> _EXCERPT TO READ_:
** Start **
# Lock and dam 2/22/09



## Barefoot (Feb 8, 2009)

Well I decided on the way back from making 200+ pounds of deer sausage at my parents house with my dad, uncle and cousin I would wet the lure at the lock and dam.

The fishing was very slow this afternoon. I was only able to stay a couple of hours because I didnt want my sausage to go bad in the cooler. I only landed a few before I needed to leave. Maybe it picked up after I left? Anyway, just wanted to let people know what was going on there today. 

Good luck to everyone.


----------



## SaltH2oAssassin (Jan 25, 2006)

I was there also yesterday. Got there at around 7:30am and fished til noon. Ended up with 12 whites on cut shad up by the dam. Buddies went down stream a lil passed the bridge and caught about 5-7 each on lures. Saw some people next to me catch two nice size Hybrids. Looked across the river and saw plenty of whites and hybrids caught in the moving current. Sorry no pics because didn't think my catch would be worth sharing.


----------



## catchysumfishy (Jul 19, 2008)
** End **
> _INFORMATION SHOWN_:
** Start **
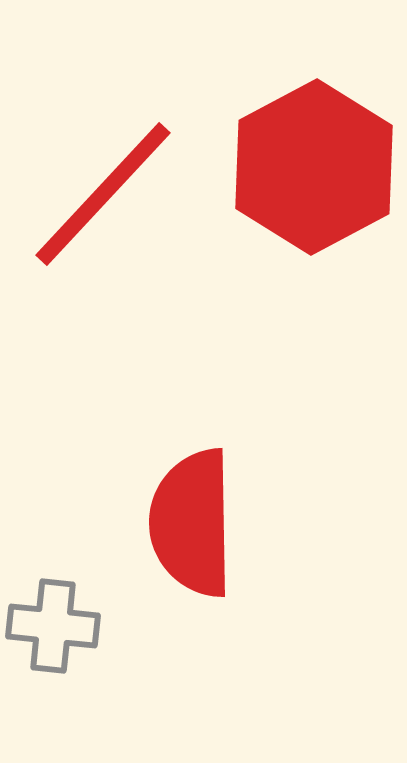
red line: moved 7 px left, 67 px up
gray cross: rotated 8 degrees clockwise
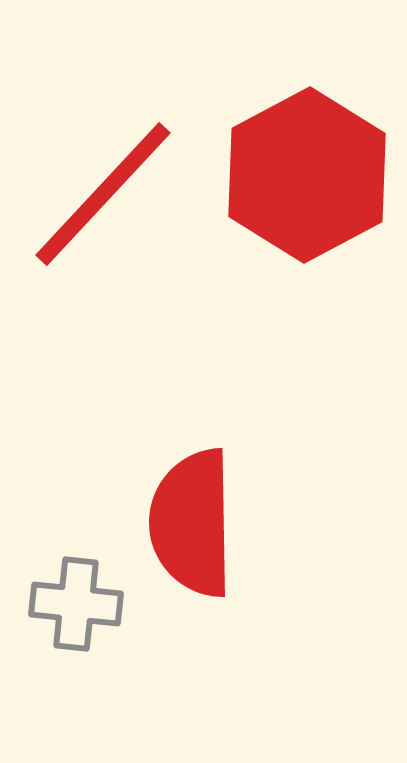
red hexagon: moved 7 px left, 8 px down
gray cross: moved 23 px right, 22 px up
** End **
> _WHAT IS ASKED_: Reproduce the fishing thread word for word, between "Well I decided" and "on there today.", inclusive. The material above plays no part in this.

> _EXERCISE OUTPUT_:
Well I decided on the way back from making 200+ pounds of deer sausage at my parents house with my dad, uncle and cousin I would wet the lure at the lock and dam.

The fishing was very slow this afternoon. I was only able to stay a couple of hours because I didnt want my sausage to go bad in the cooler. I only landed a few before I needed to leave. Maybe it picked up after I left? Anyway, just wanted to let people know what was going on there today.